Abwegig war das nicht. Ihre Gegner hatten Mittel und Wege, um jeden Winkel der Erde innerhalb von Sekunden zu erreichen. Selbst Dimensionsgrenzen stellten für sie kein Hindernis dar.

Assunga war das beste Beispiel. Dank ihres Zaubermantels konnte sie sich binnen eines Wimpernschlags überall hin teleportieren.

Jane fackelte nicht lange und rief Chris an.

»Hey«, meldete er sich prompt, leicht außer Atem.

Die Detektivin seufzte erleichtert. Sie schwankte und musste sich tatsächlich am Tisch festhalten. Langsam ließ sie sich auf dem Stuhl dahinter nieder.

»Gottseidank!«

»Oh, ich freue mich auch, deine Stimme zu hören«, erwiderte Chris, und lachte leise. »Aber um ehrlich zu sein, habe ich nicht damit gerechnet, dass deine Sehnsucht so groß ist.« Er zögerte kurz. »Oder ist etwas passiert?«

Er kannte sie mittlerweile schon ganz gut. Jane schmunzelte. Sie überlegte, ob sie Chris den wahren Grund verschweigen sollte, dann beschloss sie, dass er alt genug war, um die Wahrheit zu verkraften.

»Soeben habe ich einen anonymen Anruf erhalten. Eine Frau fragte mich, ob ich wüsste, wo du steckst.«

Er schwieg kurz. Als er weitersprach, klangen die Worte leicht kratzig. »War es diese Assunga? Oder Justine?«

»Nein«, sagte sie. »Deren Stimmen erkenne ich im Schlaf. Wo steckst du jetzt?«

»Na, auf La Palma«, antwortete er heftig. »Was dachtest du denn?«

»Nein, ich meine, wo genau?« Dumpf hörte sie die Stimmen anderer Menschen. Zumindest war er nicht allein.

»Im Hotel!«

Jane atmete erleichtert auf. »Okay, dann ... entschuldige bitte.«

»Nein«, erwiderte er sanft. »Ich muss mich entschuldigen. Du hast dir Sorgen gemacht, das ist ... nun ja, süß. Aber ich hab bestimmt keine Lust, so etwas wie vor ein paar Monaten noch einmal durchzumachen.«

»Das wirst du auch nicht, Baby. Bleib einfach wachsam. Solltest du Assunga oder Justine sehen, ruf sofort an, hörst du?«

»Ja, Mama.«

»Ich mein's ernst.«

»Ich auch«, entgegnete er. »Du, ich muss Schluss machen. Lieb dich.«

Jane erwiderte den Schwur und verabschiedete sich. Gedankenverloren starrte sie auf ihr Handy, das unvermittelt zu summen anfing, als eine Textnachricht eintraf. Kurz darauf eine weitere. Und noch eine. Die Detektivin öffnete die App.
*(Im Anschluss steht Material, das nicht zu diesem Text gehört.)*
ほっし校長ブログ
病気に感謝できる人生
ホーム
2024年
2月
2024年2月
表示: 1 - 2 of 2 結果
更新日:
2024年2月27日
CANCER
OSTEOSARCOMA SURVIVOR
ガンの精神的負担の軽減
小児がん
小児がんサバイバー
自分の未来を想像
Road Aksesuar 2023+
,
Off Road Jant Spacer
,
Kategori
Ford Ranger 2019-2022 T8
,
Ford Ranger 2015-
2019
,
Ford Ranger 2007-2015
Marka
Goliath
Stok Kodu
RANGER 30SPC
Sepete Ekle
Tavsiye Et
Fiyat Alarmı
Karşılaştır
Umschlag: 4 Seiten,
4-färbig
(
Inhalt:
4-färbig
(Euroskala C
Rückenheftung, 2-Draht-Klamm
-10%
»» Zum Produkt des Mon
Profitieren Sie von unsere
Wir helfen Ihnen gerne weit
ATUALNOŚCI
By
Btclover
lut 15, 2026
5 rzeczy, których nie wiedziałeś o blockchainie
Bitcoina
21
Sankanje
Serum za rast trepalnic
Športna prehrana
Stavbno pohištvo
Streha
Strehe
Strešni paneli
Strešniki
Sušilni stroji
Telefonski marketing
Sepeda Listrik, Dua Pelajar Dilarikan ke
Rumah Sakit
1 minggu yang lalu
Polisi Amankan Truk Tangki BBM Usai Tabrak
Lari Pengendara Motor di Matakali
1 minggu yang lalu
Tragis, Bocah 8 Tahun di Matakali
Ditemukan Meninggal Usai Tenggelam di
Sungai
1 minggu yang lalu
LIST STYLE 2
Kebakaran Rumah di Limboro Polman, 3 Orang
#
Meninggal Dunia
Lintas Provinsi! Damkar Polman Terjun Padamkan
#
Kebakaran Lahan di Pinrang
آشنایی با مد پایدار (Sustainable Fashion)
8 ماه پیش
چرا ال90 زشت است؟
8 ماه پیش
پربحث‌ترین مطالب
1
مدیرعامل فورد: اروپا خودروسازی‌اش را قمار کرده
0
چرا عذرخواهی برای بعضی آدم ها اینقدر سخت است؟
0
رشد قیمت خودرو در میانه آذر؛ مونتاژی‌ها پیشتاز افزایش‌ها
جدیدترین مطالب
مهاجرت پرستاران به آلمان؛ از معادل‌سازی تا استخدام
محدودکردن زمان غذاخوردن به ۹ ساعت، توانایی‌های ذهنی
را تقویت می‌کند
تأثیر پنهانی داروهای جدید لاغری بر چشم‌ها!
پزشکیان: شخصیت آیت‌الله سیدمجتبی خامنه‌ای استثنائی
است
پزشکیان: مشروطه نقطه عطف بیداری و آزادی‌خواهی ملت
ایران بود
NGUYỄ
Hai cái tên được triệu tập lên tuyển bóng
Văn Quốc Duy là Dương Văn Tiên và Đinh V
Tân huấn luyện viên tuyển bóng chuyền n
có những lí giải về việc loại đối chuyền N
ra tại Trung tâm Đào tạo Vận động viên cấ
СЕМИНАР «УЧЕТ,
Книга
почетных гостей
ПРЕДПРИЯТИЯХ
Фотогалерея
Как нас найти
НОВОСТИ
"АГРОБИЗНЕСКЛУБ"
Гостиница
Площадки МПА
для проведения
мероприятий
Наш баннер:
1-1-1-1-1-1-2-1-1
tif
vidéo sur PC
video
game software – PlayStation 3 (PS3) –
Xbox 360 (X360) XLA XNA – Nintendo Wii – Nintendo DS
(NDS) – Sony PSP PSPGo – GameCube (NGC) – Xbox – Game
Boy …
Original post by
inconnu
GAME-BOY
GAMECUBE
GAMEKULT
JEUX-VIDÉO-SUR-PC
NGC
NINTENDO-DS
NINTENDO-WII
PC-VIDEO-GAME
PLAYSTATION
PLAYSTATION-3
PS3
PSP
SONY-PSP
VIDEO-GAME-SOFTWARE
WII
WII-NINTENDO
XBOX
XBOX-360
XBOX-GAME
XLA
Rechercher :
Wahrscheinlich nur Chris, der ihr einige Schnappschüsse schickte. Ihr Ordner quoll bereits über vor Fotografien vom sonnigen La Palma. Sie hatte schon überlegt, hinterherzufliegen, um ein paar Tage auszuspannen.

Doch die Nachricht stammte nicht von Chris Ainsworth. Wieder war es eine unbekannte Nummer. Jane akzeptierte sie, und kurz darauf erschienen mehrere Fotografien auf dem Bildschirm.

Die Augen der Detektivin weiteten sich.